Exercise instructions: Pick up the EEGLAB quality-control tutorial below and keep writing from the point where it stops.

Excerpted text:
***

Decisions about time can be edited by the reviewer during the QC procedure, however, it is still important to ensure that the pipeline is making appropriate decisions about time. Epochs that have been marked for removal by the pipeline should be artefactual.

  1. Open MATLAB and navigate to your local project directory to make it your current path.

  2. Open EEGLAB by typing the following into the command window:

     >> addpath derivatives/BIDS-Lossless-EEG/code/install
     >> lossless_path
     >> eeglab
    
  3. If you are using an older version of MATLAB (pre-2014b), you will need to set the default figure renderer to OpenGL by typing the following into the command window:

     >> set(0,'DefaultFigureRenderer','OpenGL');
    
  4. In the EEGLAB drop-down menu, navigate to Import data-> Using EEGLAB functions and plugins-> From BIDS subject folder. In the file chooser navigate into the sub-001/eeg directory, select the sub-001_task-faceFO_eeg.set file and press open.

  5. Once the file has loaded, run the localParam.m script by typing the following into the command window:

     >> localParam
    
  6. The script will display ‘Done!’ in the command window when it has completed. The script made decisions about the data using the default parameters in the localParam.m script. To visualize the decisions that have been made, navigate in the EEGLAB drop-down menu to Edit and press Visually edit in scroll plot.

  7. In the Select visual editing parameters pop-up window, type 60 in the Y axis spacing [spacing] field and 40 in the window tine length [winlength] field. The window should look like this:

    Visually Edit in Scroll Plot Winodw

  8. Press enter after you finish inputting the values to ensure that they have been saved. Then press the Ok button. This will load a window containing the EEG channel data.

  9. The script has added annotations to the file that show the decisions the script has made. These decisions are based off of the parameters. First look at the decisions that have been made about channels. Channels that have been marked artefactual are shown in gray and have a gray manual flag and a coloured flag on the left side of the data window. In this example, there are several channels that have been marked as artefactual with annotation ch_sd. These are channels that have been found to be artefactual on the basis of channel voltage variance based on the channel decisions criteria that was introduced in the previous episode.

  10. Scroll through the file to see the decisions that have been made about time. There is a period of time at 230s that has been marked for removal because of large artefacts across most channels.

Editing Parameters

  1. To edit the parameters, navigate to the localParam.m script (Face13/derivatives/BIDS-Lossless-EEG/code/scripts/localParam.m) and open the file in a plain text editor.

***

Data section:

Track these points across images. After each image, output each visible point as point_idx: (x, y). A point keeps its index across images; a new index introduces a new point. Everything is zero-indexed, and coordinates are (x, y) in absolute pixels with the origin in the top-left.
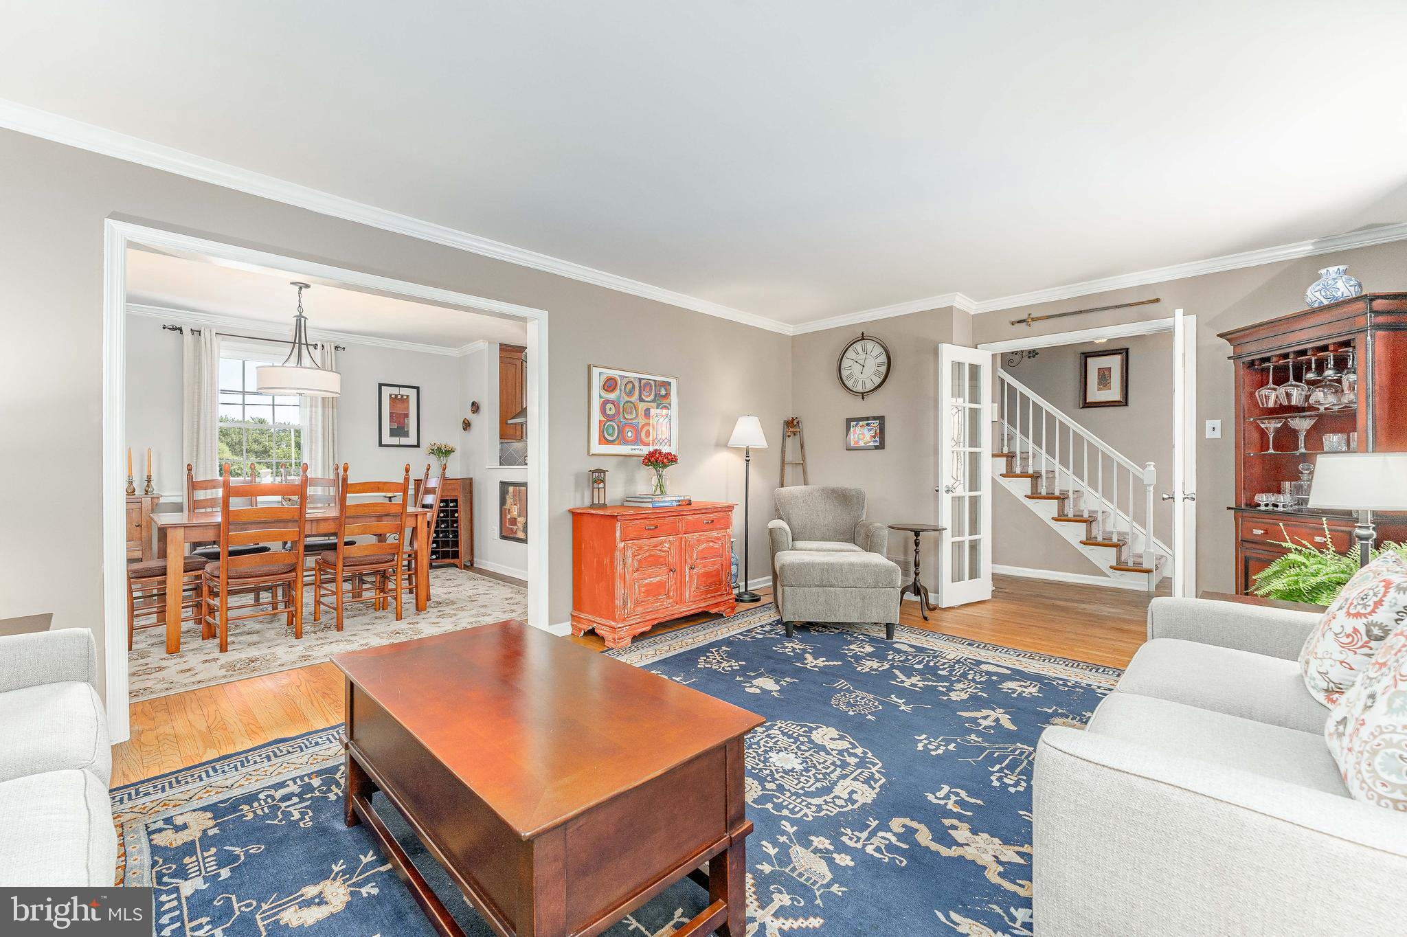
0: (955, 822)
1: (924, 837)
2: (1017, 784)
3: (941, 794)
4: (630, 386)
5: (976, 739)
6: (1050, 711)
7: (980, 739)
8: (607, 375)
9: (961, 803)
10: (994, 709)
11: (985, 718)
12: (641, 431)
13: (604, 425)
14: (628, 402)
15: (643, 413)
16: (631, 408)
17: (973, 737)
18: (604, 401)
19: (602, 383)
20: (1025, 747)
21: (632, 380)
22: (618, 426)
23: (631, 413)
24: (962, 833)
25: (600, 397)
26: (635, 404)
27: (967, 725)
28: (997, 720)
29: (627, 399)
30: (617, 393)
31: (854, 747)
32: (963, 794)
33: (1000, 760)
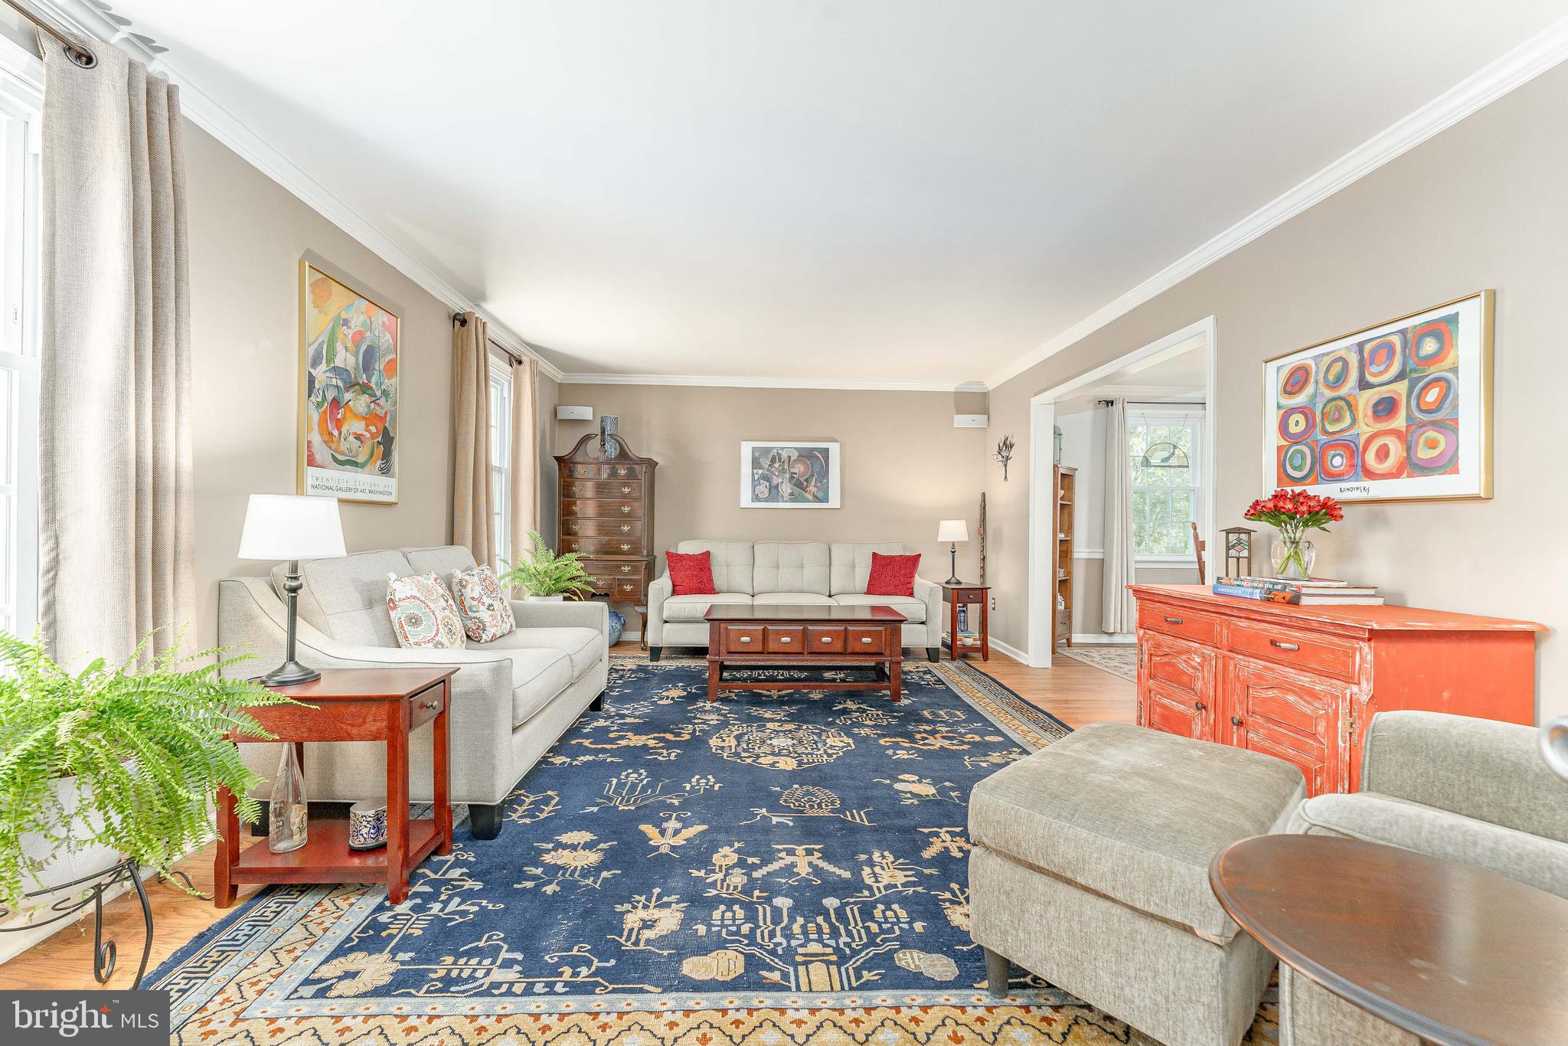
0: (657, 745)
1: (669, 736)
2: (627, 776)
3: (673, 755)
4: (1339, 366)
5: (672, 801)
6: (605, 874)
7: (669, 801)
8: (1289, 368)
9: (660, 754)
10: (673, 848)
11: (676, 832)
12: (1365, 449)
13: (1286, 453)
14: (1334, 399)
15: (1370, 413)
16: (1339, 410)
17: (676, 802)
18: (1285, 412)
19: (1282, 382)
20: (626, 808)
21: (1342, 353)
22: (1312, 451)
23: (1338, 420)
24: (651, 743)
25: (1279, 407)
26: (1350, 399)
27: (689, 814)
28: (663, 832)
29: (1329, 394)
30: (1310, 389)
31: (754, 761)
32: (660, 758)
33: (644, 789)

***

Reply to the task:
  2. The parameters are located at the top of this file. A description and the default value for each parameter can be found on the Lossless pipeline wiki.

  3. To investigate the impact of editing parameters, change the value for the sd_ch_o parameter to 4. This parameter is located on line 17 and the default value of this parameter is 16. Be sure the save the changes that have been made.

What will the impact of lowering the sd_ch_o parameter be?

Before you visually inspect the data, what do you think the outcome of the parameter edit will be? Will editing this parameter change the decisions that are made regarding epochs or channels? Will the script mark more or less as artefactual?

Solution

The sd_ch_o parameter is related to outlier detection for channels and is the factor to multiple against the median to quantile distance to determine outliers. Lowering this value will make the critical distance for determining outliers smaller and therefore more channels will be marked as artefactual.

  1. If you would like to make a direct comparsion between the different parameters, you may leave the scroll plot open. Otherwise, you can close this scroll plot before running the localParam.m script with edited parameters.

  2. To prepare for running the edited localParam.m script, the file and workspace memory need to be cleared. To do this, first navigate in the EEGLAB drop-down menu to File and click Clear study/Clear all.

  3. In the Matlab Command Window, type clear. This should clear all of the variables from memory.

Steps for between each run of the localParam.m script

Steps 4-6 should be repeated between any runs of the localParam.m script.

  1. Run the localParam.m script by typing the following in the command window:

     >> localParam
    
  2. The script will display ‘Done!’ in the command window when it has completed. To visualize the decisions that have been made, navigate in the EEGLAB drop-down menu to Edit and press Visually edit in scroll plot.

  3. Investigate the channels that have been marked as artefactual, focusing on the ch_sd mark. In the scroll plot, it is evident that lowering the sd_ch_o parameter resulted in more channels being marked as artefactual. Looking at the channels that have been marked, it can be seen that many of the channels are not truly artefactual and as such should not be marked for removal. This is an indication that the lowered parameter is not ideal for this dataset and the default value was more optimal.

Editing other parameters

Other parameters in the localParam.m script can be edited by repeating this procedure. For example, the parameters sd_t_o and sd_t_f_o can be edited to change the time decision criteria function. The sd_ch_f_o parameter can also be edited to change the channel decision criteria function. The low_bound_hz and high_bound_hz parameters are for filtering and can be edited to change the filtering that is applied to the data.

Investigating Decision Making Criteria Figures

  1. The output figures for the time and channel decision criteria functions that were introduced in the previous episode can be plotted while running the localParam.m script. To plot the figures, navigate to the localParam.m script (Face13/derivatives/BIDS-Lossless-EEG/code/scripts/localParam.m) and open the file in a plain text editor.

  2. Scroll through the script until you reach the Calculate Data SD that says identifying comically bad epochs. In the script there will be a line that says 'plot_figs' 'off', to plot the figures change the off to on. Ensure that the changes have been saved. The script should look like this:

    Plot Epoch Decision Criteria Figures

Starting a new Matlab session

Note that if you are starting a new Matlab session you will need to complete steps 1-3 from the beggining of this episode to set the path for and open EEGLAB.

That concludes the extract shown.